The SYMPTOMS vary according to the extent of the muscular disability. In case of complete paralysis of one side there may be aphonia, but not dyspnoea. The glottis admits a sufficiency of air, but does not close so as to allow of the vibration of the cords. Where there is complete paralysis on one side only, the voice is not necessarily entirely suppressed, but it is changed in its quality; it becomes rough, weak, and in its use gives rise to great fatigue. In long-continued cases there is in part a compensation for the want of motion of one of the vocal bands. The muscles of the sound side act with increased vigor, so as to carry the sound cord at its posterior extremity beyond the median line. The result is, that the two cords are brought so near each other that phonation is possible. The arytenoid of the non-paralyzed side is drawn forward beyond its fellow. The cord upon the affected side is less tense than that on the healthy side. The vibrations are therefore not equal; the pitch is different; the voice is therefore unnatural, rattling, uncertain.
As we proceed to discuss the lesions in individual muscles or sets of muscles we shall have occasion to refer to these etiological considerations, as well as to some of the symptoms noted with partial or complete loss of power of the whole group of muscles of the organ.

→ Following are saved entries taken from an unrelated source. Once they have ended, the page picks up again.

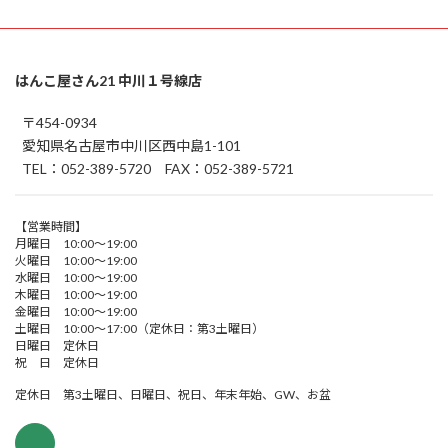
はんこ屋さん21 中川１号線店
〒454-0934
愛知県名古屋市中川区西中島1-101
TEL：052-389-5720 FAX：052-389-5721
【営業時間】
月曜日 10:00～19:00
火曜日 10:00～19:00
水曜日 10:00～19:00
木曜日 10:00～19:00
金曜日 10:00～19:00
土曜日 10:00～17:00（定休日：第3土曜日）
日曜日 定休日
祝 日 定休日
定休日 第3土曜日、日曜日、祝日、年末年始、GW、お盆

Paralysis of the Constrictors.
Complete paralysis of the muscles, by which the vestibule of the larynx is closed, is rare. The partial paralysis of these muscles is, however, by no means uncommon. As we have already endeavored to show, it is probable that the motor functions of the muscular fibres in the ary-epiglottic folds—the superior constrictors—are mixed. Probably both the superior and inferior laryngeal nerves are concerned in their movements. It is not, therefore, easy to group these disorders according to the nerves involved, as has been done by Von Ziemssen, Mackenzie, and others.